Maison Pucci is opening the Palazzo Pucci to the public in the historic centre of Florence. Following meticulous restyling, the historic fashion house launched the new Heritage Hub, a space inside the imposing renaissance building, that was the residence and seat of the Maison Pucci until 2017.
Facts about Maison Pucci
The building dates back to the sixteenth century at the behest of an ancient family of Florentine nobles, the Pucci Marchesi, and is still owned by the descendants of the ancient family. The central part with the first courtyard of the Palazzo in fact belongs to the heirs of the Marchese Emilio Pucci where he founded the eponymous fashion house in 1951.
Emilio Pucci was a pioneer of Italian fashion, his work distinguished by the use of brightly coloured fabrics and showy patterns, which influenced fashion for decades. At the end of the 1980s, his daughter Laudomia relaunched the brand on the international market by merging with the French group LVMH, and becoming Image Director of the Brand.
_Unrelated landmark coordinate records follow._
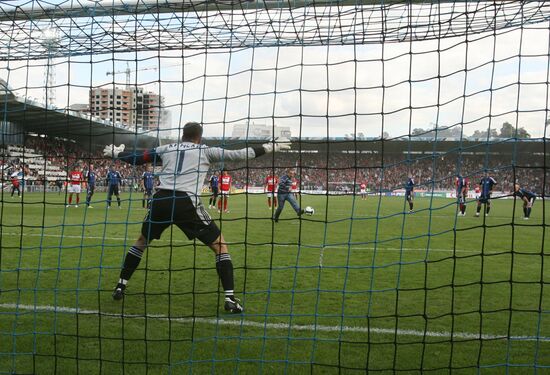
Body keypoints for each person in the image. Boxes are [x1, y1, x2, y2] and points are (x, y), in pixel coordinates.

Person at [103, 122, 290, 313]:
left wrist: (116, 154)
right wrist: (269, 146)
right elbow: (240, 155)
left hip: (161, 200)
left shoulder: (166, 148)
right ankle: (230, 299)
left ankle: (120, 286)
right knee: (220, 246)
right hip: (185, 202)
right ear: (199, 137)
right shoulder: (206, 151)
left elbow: (138, 158)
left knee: (141, 242)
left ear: (182, 135)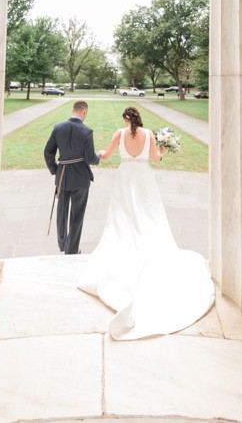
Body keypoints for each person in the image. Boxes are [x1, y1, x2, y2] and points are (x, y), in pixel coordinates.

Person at [78, 106, 214, 340]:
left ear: (125, 119)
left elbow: (108, 155)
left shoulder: (119, 134)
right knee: (148, 214)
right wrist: (162, 148)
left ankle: (126, 246)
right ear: (139, 119)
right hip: (143, 179)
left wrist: (99, 152)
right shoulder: (149, 133)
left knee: (123, 217)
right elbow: (156, 159)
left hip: (125, 178)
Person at [44, 101, 101, 254]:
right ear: (85, 112)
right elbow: (90, 158)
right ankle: (72, 249)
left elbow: (48, 152)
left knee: (61, 212)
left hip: (62, 176)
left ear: (73, 110)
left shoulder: (58, 127)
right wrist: (99, 157)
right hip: (81, 178)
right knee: (77, 215)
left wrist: (55, 169)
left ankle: (62, 244)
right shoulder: (87, 131)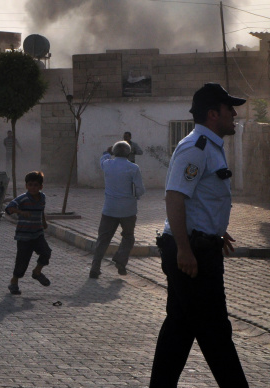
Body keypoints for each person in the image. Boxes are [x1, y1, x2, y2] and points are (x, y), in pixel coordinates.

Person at [149, 83, 249, 388]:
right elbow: (175, 197)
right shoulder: (197, 148)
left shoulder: (211, 146)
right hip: (193, 254)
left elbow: (201, 200)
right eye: (229, 108)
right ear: (212, 113)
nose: (234, 114)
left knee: (179, 331)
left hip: (201, 246)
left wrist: (217, 231)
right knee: (215, 331)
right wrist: (184, 249)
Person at [89, 141, 145, 278]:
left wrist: (107, 152)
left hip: (110, 209)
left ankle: (95, 268)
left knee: (103, 239)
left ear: (114, 152)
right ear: (129, 152)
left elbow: (103, 158)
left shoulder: (108, 165)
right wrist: (134, 197)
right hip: (128, 210)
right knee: (128, 237)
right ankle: (120, 261)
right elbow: (140, 189)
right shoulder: (133, 168)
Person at [4, 171, 51, 295]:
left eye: (36, 185)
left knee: (46, 252)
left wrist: (44, 222)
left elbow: (41, 210)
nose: (33, 188)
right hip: (24, 236)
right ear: (26, 186)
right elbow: (9, 208)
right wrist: (21, 212)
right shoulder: (22, 198)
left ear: (41, 186)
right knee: (22, 260)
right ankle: (14, 282)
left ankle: (37, 272)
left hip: (37, 233)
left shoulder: (42, 197)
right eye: (30, 185)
The new "Emilio Pucci Heritage Hub"
Following the vision of Laudomia Pucci, and with advice from Studio Lissoni Associati, Noferi and Locorotondo Architetti, the space inside the Palazzo was reborn with a new image to celebrate the iconic brand. The restyling was intended to synthesise architecture and fashion, and balance the past and present, the history of the fashion house and its contemporary reinterpretation, with new collections ranging from fabric to home décor.
The project involved a small group of young professionals selected in collaboration with the London college Central Saint Martins, and with Polimoda, that worked to transform Palazzo Pucci into a centre to tell an innovative story of the company. A key element of the renovation of the Palazzo is the light that performs the role of enhancing installations and exhibits, spaces and details of the architecture, and the rich decorative equipment.
New Zumtobel lights
The decision to install Zumtobel luminaires ensured high quality standards for the project while respecting the architectural integrity of the building by installing the luminaires in a subtle and functional way. Inside the frescoed halls, LED bars were installed on the cornices; in the White Room, embellished with baroque decorations by Giovan Battista Foggini, a continuous-row system with VIVO spotlights, with high colour rendering, was chosen to enhance the details of the space and the fittings without interfering with the architecture. PANOS infinity downlights were used for some of the local accessories. In order to guarantee flexible use of the rooms, the entire lighting system is managed by the LITECOM system, which can dim the lights, setting the most suitable scenario for the situations and fittings presented in the rooms.